Extracted records ▸
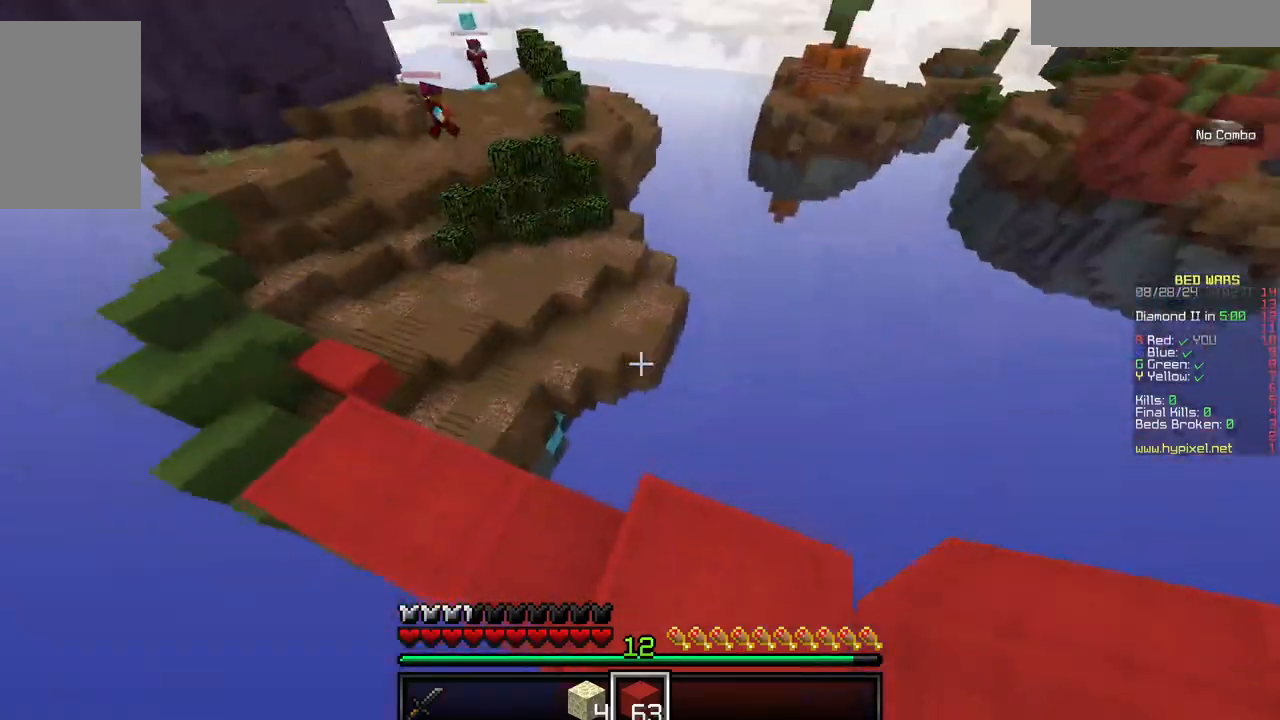
{"keys": ["w"], "mouse": [], "events": [[300, "w", "down"], [417, "w", "up"], [467, "w", "down"]]}
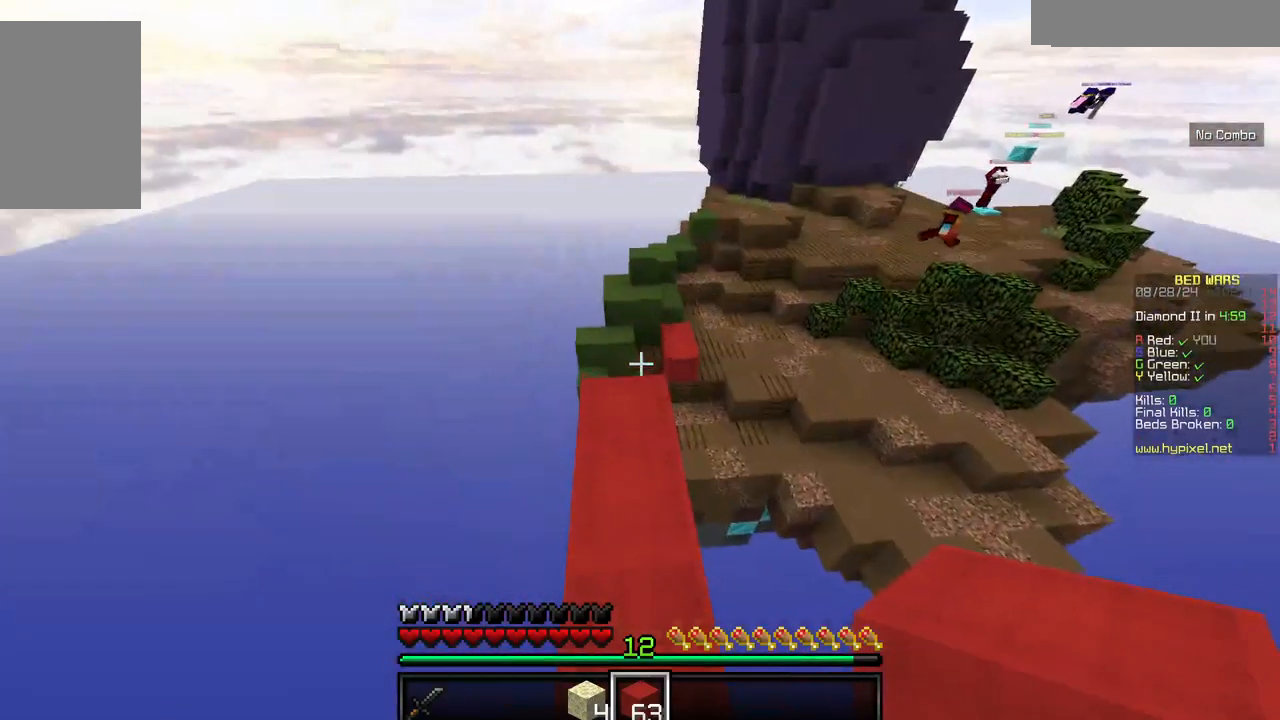
{"keys": ["w"], "mouse": [], "events": []}
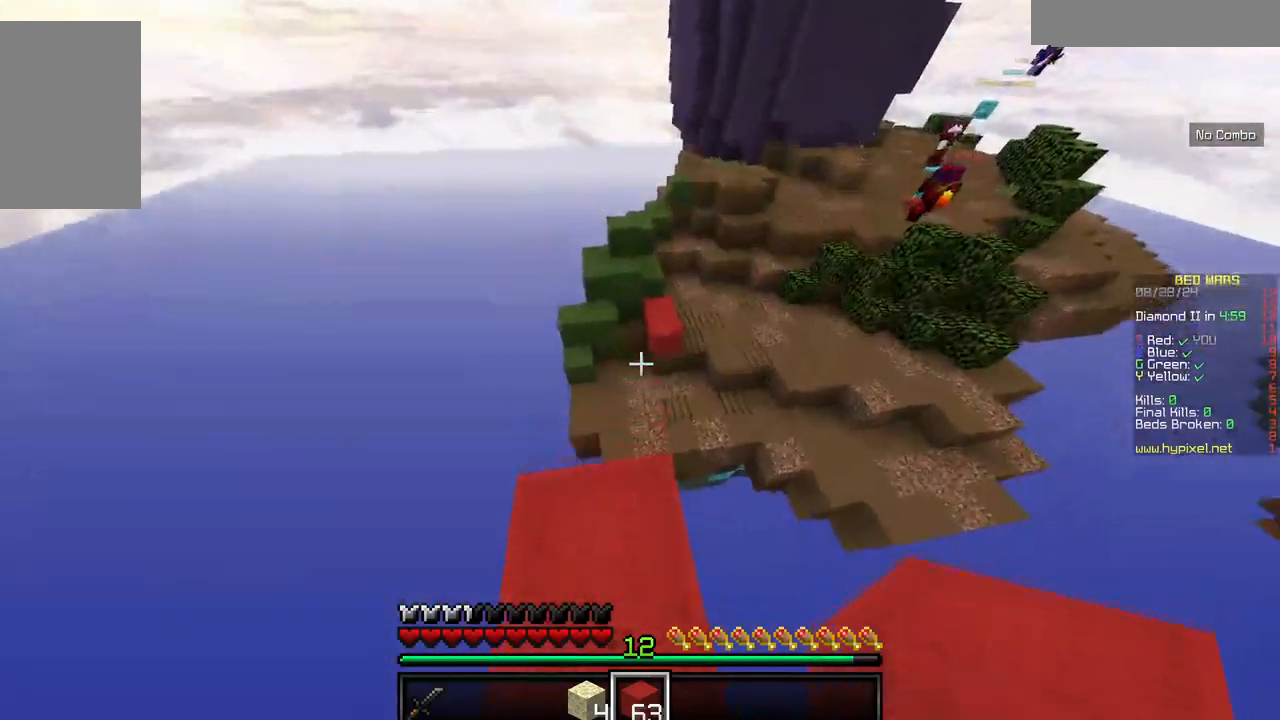
{"keys": ["w"], "mouse": [], "events": []}
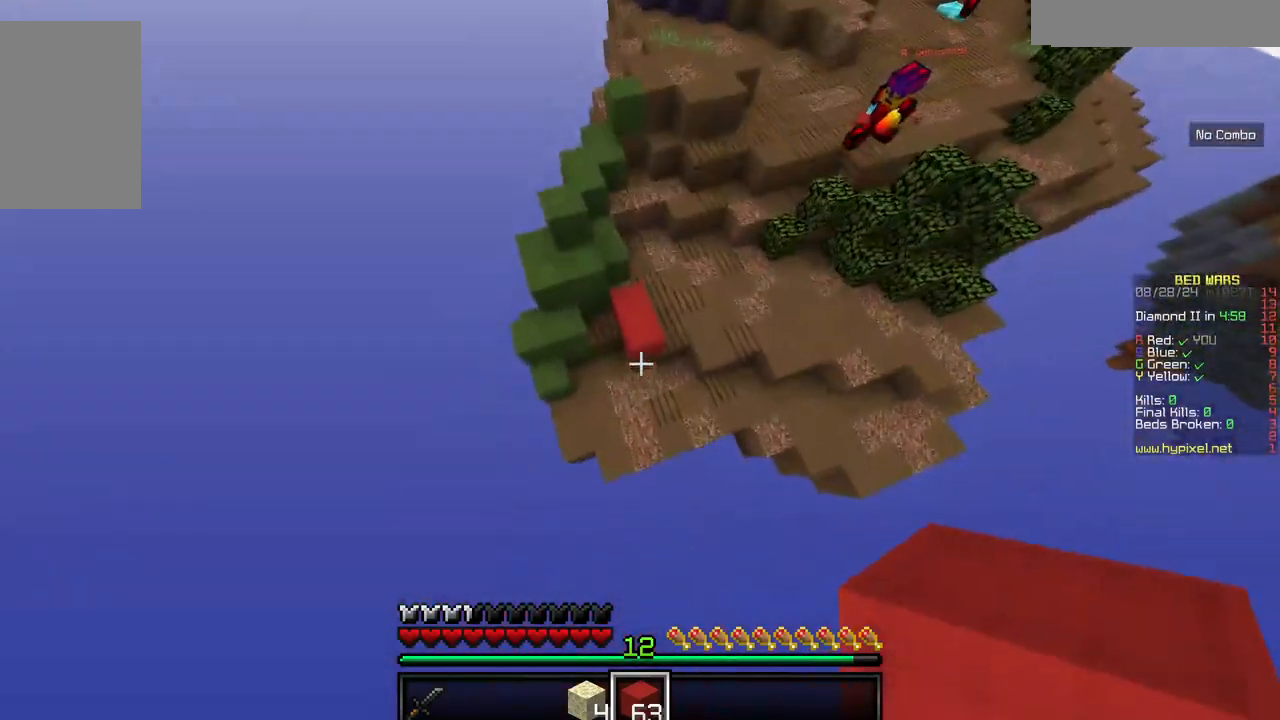
{"keys": ["w"], "mouse": ["right"], "events": [[384, "mouse_right", "down"]]}
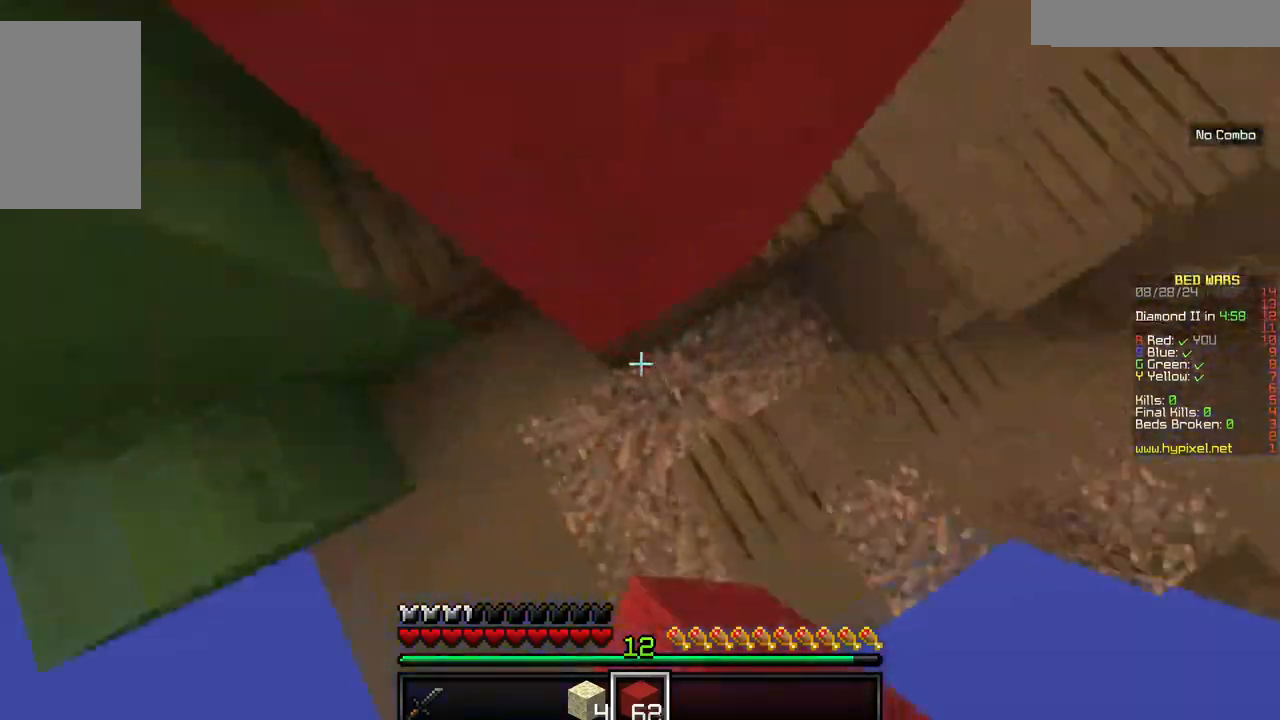
{"keys": ["d", "w"], "mouse": []}
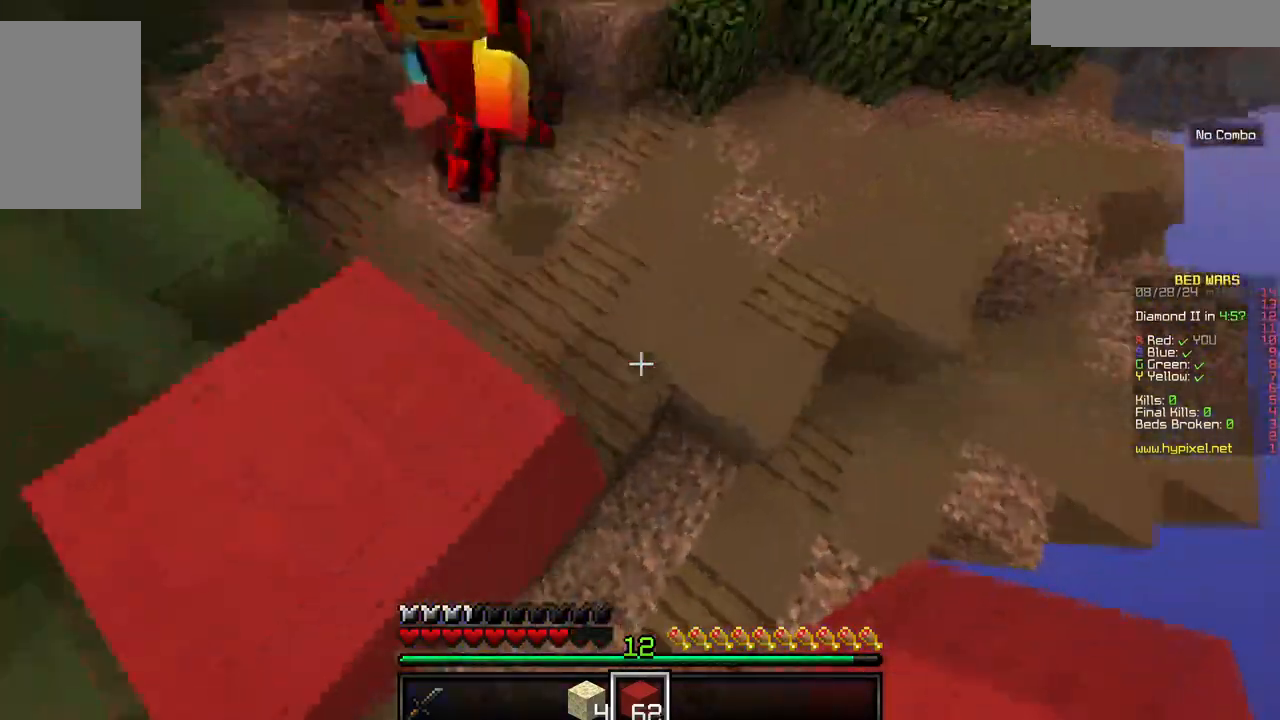
{"keys": ["w"], "mouse": [], "events": [[200, "d", "up"]]}
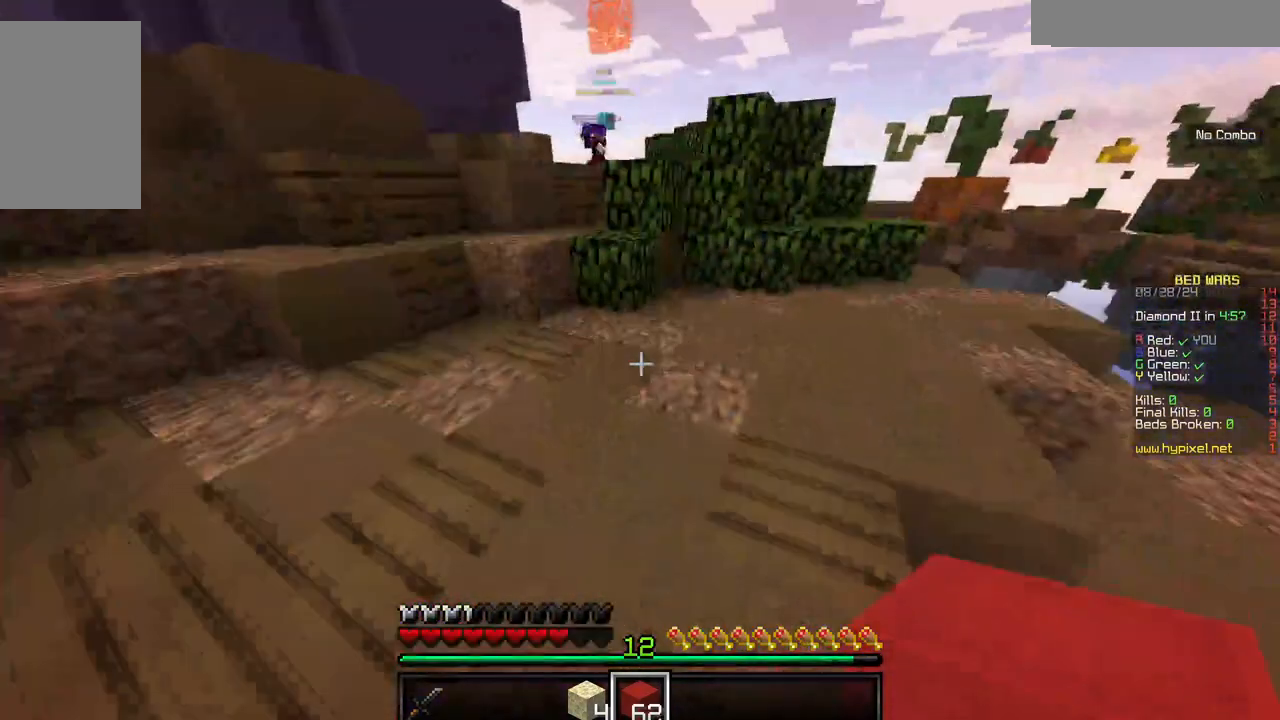
{"keys": ["w"], "mouse": []}
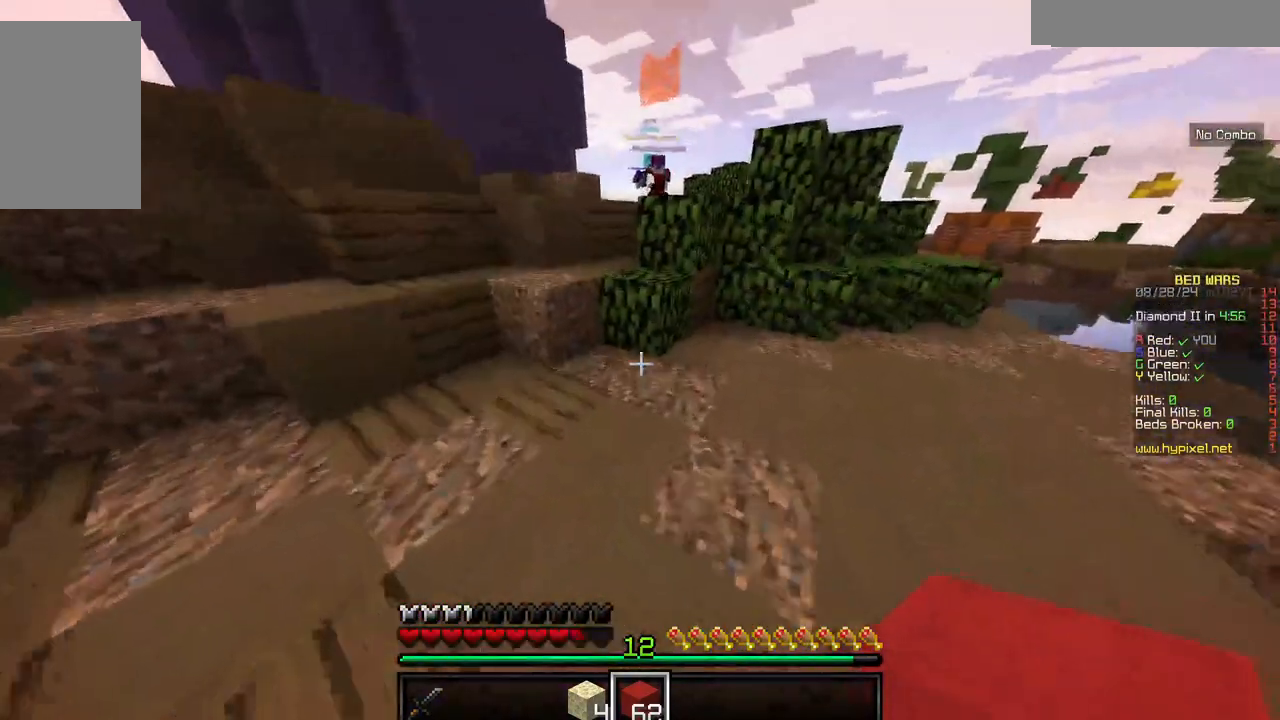
{"keys": ["w"], "mouse": [], "events": []}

Exercise prompt ▸
State the number of lines in the records that contain the string "down". Nothing else is needed.

Response ▸
2